## LISTED ENTRIES
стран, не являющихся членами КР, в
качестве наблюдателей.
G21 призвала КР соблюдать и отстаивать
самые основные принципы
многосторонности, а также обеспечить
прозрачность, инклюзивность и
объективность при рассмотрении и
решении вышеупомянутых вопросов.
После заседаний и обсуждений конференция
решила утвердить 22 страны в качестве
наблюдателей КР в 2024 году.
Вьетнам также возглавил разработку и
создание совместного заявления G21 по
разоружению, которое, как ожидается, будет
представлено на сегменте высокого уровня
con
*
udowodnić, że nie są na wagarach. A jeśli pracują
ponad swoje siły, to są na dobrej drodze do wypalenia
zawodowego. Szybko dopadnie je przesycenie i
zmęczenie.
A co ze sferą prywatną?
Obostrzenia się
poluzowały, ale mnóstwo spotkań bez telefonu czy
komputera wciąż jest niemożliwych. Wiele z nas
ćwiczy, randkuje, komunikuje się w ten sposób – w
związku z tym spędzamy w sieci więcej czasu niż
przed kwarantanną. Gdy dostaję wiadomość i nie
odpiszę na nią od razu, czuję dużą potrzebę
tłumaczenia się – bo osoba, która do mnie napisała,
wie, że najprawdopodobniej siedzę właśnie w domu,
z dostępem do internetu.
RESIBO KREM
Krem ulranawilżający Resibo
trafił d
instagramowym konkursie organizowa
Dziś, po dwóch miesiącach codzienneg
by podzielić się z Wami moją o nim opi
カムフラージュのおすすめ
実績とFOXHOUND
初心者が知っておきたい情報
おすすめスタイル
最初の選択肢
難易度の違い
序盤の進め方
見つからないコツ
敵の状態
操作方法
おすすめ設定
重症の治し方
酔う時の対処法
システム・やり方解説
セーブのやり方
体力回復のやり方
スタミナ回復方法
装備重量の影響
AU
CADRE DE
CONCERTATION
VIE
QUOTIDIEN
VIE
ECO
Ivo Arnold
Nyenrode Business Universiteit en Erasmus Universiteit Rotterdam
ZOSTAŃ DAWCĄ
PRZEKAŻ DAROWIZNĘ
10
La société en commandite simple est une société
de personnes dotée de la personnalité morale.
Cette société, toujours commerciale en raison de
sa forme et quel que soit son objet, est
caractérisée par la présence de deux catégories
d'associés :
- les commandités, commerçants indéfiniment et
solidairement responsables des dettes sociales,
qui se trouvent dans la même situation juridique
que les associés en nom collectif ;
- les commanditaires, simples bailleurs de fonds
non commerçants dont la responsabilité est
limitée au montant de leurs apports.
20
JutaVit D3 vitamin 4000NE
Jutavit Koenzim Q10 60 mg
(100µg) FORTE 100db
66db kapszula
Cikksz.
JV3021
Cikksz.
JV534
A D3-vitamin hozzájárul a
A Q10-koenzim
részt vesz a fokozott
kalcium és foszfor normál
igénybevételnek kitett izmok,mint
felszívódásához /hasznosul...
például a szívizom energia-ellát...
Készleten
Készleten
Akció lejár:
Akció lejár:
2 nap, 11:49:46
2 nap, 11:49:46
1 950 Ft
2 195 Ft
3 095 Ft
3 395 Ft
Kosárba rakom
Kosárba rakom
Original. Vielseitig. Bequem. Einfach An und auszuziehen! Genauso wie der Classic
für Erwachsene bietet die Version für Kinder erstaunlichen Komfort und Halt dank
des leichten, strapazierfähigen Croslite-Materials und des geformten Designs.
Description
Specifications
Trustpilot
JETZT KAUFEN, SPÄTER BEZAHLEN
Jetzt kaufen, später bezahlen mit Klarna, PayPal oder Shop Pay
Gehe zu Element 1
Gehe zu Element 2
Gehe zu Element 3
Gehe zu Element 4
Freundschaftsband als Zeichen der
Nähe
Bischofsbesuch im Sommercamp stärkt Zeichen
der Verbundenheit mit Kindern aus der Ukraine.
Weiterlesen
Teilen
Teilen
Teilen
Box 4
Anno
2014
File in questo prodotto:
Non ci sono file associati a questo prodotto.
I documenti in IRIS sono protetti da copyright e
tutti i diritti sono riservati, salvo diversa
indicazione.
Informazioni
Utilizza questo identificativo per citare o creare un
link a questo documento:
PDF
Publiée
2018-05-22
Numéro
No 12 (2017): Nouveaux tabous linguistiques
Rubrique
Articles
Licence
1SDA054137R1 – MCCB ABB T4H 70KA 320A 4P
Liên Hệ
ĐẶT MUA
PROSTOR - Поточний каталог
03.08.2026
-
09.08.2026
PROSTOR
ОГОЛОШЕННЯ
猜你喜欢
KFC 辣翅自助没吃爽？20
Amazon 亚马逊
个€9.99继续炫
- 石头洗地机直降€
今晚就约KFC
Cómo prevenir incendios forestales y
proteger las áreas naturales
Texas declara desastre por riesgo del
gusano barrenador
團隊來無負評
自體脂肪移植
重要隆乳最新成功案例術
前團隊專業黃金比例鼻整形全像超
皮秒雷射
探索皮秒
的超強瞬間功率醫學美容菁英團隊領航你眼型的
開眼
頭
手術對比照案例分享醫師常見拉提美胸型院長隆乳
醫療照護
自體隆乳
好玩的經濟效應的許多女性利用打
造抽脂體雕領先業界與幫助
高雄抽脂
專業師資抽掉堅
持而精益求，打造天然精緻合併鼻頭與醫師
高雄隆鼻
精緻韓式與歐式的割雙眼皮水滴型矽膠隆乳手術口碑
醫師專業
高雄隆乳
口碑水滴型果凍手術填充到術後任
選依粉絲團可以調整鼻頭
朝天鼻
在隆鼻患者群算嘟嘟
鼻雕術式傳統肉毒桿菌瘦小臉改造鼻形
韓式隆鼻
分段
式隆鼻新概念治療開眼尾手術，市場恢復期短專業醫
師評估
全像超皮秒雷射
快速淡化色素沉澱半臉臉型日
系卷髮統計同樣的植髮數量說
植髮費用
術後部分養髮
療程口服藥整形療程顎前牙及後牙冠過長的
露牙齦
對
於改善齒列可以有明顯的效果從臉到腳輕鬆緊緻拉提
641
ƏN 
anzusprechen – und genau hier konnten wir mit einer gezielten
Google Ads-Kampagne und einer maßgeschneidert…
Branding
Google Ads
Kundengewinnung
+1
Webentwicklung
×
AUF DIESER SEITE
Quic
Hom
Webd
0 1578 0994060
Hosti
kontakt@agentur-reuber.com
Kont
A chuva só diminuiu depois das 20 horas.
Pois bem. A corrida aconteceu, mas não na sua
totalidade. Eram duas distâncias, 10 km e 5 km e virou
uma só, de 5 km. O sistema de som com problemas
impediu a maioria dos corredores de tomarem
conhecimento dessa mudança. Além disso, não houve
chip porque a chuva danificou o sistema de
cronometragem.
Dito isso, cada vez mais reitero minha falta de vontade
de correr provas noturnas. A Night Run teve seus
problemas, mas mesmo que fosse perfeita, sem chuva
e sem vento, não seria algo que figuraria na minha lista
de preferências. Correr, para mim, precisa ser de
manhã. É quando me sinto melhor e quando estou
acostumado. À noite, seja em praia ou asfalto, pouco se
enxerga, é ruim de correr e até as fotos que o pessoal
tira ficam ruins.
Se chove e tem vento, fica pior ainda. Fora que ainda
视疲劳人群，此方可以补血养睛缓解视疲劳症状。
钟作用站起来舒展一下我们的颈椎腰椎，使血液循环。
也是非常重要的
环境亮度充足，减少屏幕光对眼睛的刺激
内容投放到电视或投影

## WHAT YOU WILL DO
What you return must match the records exactly, line for line.

## RESPONSE BELOW
стран, не являющихся членами КР, в
качестве наблюдателей.
G21 призвала КР соблюдать и отстаивать
самые основные принципы
многосторонности, а также обеспечить
прозрачность, инклюзивность и
объективность при рассмотрении и
решении вышеупомянутых вопросов.
После заседаний и обсуждений конференция
решила утвердить 22 страны в качестве
наблюдателей КР в 2024 году.
Вьетнам также возглавил разработку и
создание совместного заявления G21 по
разоружению, которое, как ожидается, будет
представлено на сегменте высокого уровня
con
*
udowodnić, że nie są na wagarach. A jeśli pracują
ponad swoje siły, to są na dobrej drodze do wypalenia
zawodowego. Szybko dopadnie je przesycenie i
zmęczenie.
A co ze sferą prywatną?
Obostrzenia się
poluzowały, ale mnóstwo spotkań bez telefonu czy
komputera wciąż jest niemożliwych. Wiele z nas
ćwiczy, randkuje, komunikuje się w ten sposób – w
związku z tym spędzamy w sieci więcej czasu niż
przed kwarantanną. Gdy dostaję wiadomość i nie
odpiszę na nią od razu, czuję dużą potrzebę
tłumaczenia się – bo osoba, która do mnie napisała,
wie, że najprawdopodobniej siedzę właśnie w domu,
z dostępem do internetu.
RESIBO KREM
Krem ulranawilżający Resibo
trafił d
instagramowym konkursie organizowa
Dziś, po dwóch miesiącach codzienneg
by podzielić się z Wami moją o nim opi
カムフラージュのおすすめ
実績とFOXHOUND
初心者が知っておきたい情報
おすすめスタイル
最初の選択肢
難易度の違い
序盤の進め方
見つからないコツ
敵の状態
操作方法
おすすめ設定
重症の治し方
酔う時の対処法
システム・やり方解説
セーブのやり方
体力回復のやり方
スタミナ回復方法
装備重量の影響
AU
CADRE DE
CONCERTATION
VIE
QUOTIDIEN
VIE
ECO
Ivo Arnold
Nyenrode Business Universiteit en Erasmus Universiteit Rotterdam
ZOSTAŃ DAWCĄ
PRZEKAŻ DAROWIZNĘ
10
La société en commandite simple est une société
de personnes dotée de la personnalité morale.
Cette société, toujours commerciale en raison de
sa forme et quel que soit son objet, est
caractérisée par la présence de deux catégories
d'associés :
- les commandités, commerçants indéfiniment et
solidairement responsables des dettes sociales,
qui se trouvent dans la même situation juridique
que les associés en nom collectif ;
- les commanditaires, simples bailleurs de fonds
non commerçants dont la responsabilité est
limitée au montant de leurs apports.
20
JutaVit D3 vitamin 4000NE
Jutavit Koenzim Q10 60 mg
(100µg) FORTE 100db
66db kapszula
Cikksz.
JV3021
Cikksz.
JV534
A D3-vitamin hozzájárul a
A Q10-koenzim
részt vesz a fokozott
kalcium és foszfor normál
igénybevételnek kitett izmok,mint
felszívódásához /hasznosul...
például a szívizom energia-ellát...
Készleten
Készleten
Akció lejár:
Akció lejár:
2 nap, 11:49:46
2 nap, 11:49:46
1 950 Ft
2 195 Ft
3 095 Ft
3 395 Ft
Kosárba rakom
Kosárba rakom
Original. Vielseitig. Bequem. Einfach An und auszuziehen! Genauso wie der Classic
für Erwachsene bietet die Version für Kinder erstaunlichen Komfort und Halt dank
des leichten, strapazierfähigen Croslite-Materials und des geformten Designs.
Description
Specifications
Trustpilot
JETZT KAUFEN, SPÄTER BEZAHLEN
Jetzt kaufen, später bezahlen mit Klarna, PayPal oder Shop Pay
Gehe zu Element 1
Gehe zu Element 2
Gehe zu Element 3
Gehe zu Element 4
Freundschaftsband als Zeichen der
Nähe
Bischofsbesuch im Sommercamp stärkt Zeichen
der Verbundenheit mit Kindern aus der Ukraine.
Weiterlesen
Teilen
Teilen
Teilen
Box 4
Anno
2014
File in questo prodotto:
Non ci sono file associati a questo prodotto.
I documenti in IRIS sono protetti da copyright e
tutti i diritti sono riservati, salvo diversa
indicazione.
Informazioni
Utilizza questo identificativo per citare o creare un
link a questo documento:
PDF
Publiée
2018-05-22
Numéro
No 12 (2017): Nouveaux tabous linguistiques
Rubrique
Articles
Licence
1SDA054137R1 – MCCB ABB T4H 70KA 320A 4P
Liên Hệ
ĐẶT MUA
PROSTOR - Поточний каталог
03.08.2026
-
09.08.2026
PROSTOR
ОГОЛОШЕННЯ
猜你喜欢
KFC 辣翅自助没吃爽？20
Amazon 亚马逊
个€9.99继续炫
- 石头洗地机直降€
今晚就约KFC
Cómo prevenir incendios forestales y
proteger las áreas naturales
Texas declara desastre por riesgo del
gusano barrenador
團隊來無負評
自體脂肪移植
重要隆乳最新成功案例術
前團隊專業黃金比例鼻整形全像超
皮秒雷射
探索皮秒
的超強瞬間功率醫學美容菁英團隊領航你眼型的
開眼
頭
手術對比照案例分享醫師常見拉提美胸型院長隆乳
醫療照護
自體隆乳
好玩的經濟效應的許多女性利用打
造抽脂體雕領先業界與幫助
高雄抽脂
專業師資抽掉堅
持而精益求，打造天然精緻合併鼻頭與醫師
高雄隆鼻
精緻韓式與歐式的割雙眼皮水滴型矽膠隆乳手術口碑
醫師專業
高雄隆乳
口碑水滴型果凍手術填充到術後任
選依粉絲團可以調整鼻頭
朝天鼻
在隆鼻患者群算嘟嘟
鼻雕術式傳統肉毒桿菌瘦小臉改造鼻形
韓式隆鼻
分段
式隆鼻新概念治療開眼尾手術，市場恢復期短專業醫
師評估
全像超皮秒雷射
快速淡化色素沉澱半臉臉型日
系卷髮統計同樣的植髮數量說
植髮費用
術後部分養髮
療程口服藥整形療程顎前牙及後牙冠過長的
露牙齦
對
於改善齒列可以有明顯的效果從臉到腳輕鬆緊緻拉提
641
ƏN 
anzusprechen – und genau hier konnten wir mit einer gezielten
Google Ads-Kampagne und einer maßgeschneidert…
Branding
Google Ads
Kundengewinnung
+1
Webentwicklung
×
AUF DIESER SEITE
Quic
Hom
Webd
0 1578 0994060
Hosti
kontakt@agentur-reuber.com
Kont
A chuva só diminuiu depois das 20 horas.
Pois bem. A corrida aconteceu, mas não na sua
totalidade. Eram duas distâncias, 10 km e 5 km e virou
uma só, de 5 km. O sistema de som com problemas
impediu a maioria dos corredores de tomarem
conhecimento dessa mudança. Além disso, não houve
chip porque a chuva danificou o sistema de
cronometragem.
Dito isso, cada vez mais reitero minha falta de vontade
de correr provas noturnas. A Night Run teve seus
problemas, mas mesmo que fosse perfeita, sem chuva
e sem vento, não seria algo que figuraria na minha lista
de preferências. Correr, para mim, precisa ser de
manhã. É quando me sinto melhor e quando estou
acostumado. À noite, seja em praia ou asfalto, pouco se
enxerga, é ruim de correr e até as fotos que o pessoal
tira ficam ruins.
Se chove e tem vento, fica pior ainda. Fora que ainda
视疲劳人群，此方可以补血养睛缓解视疲劳症状。
钟作用站起来舒展一下我们的颈椎腰椎，使血液循环。
也是非常重要的
环境亮度充足，减少屏幕光对眼睛的刺激
内容投放到电视或投影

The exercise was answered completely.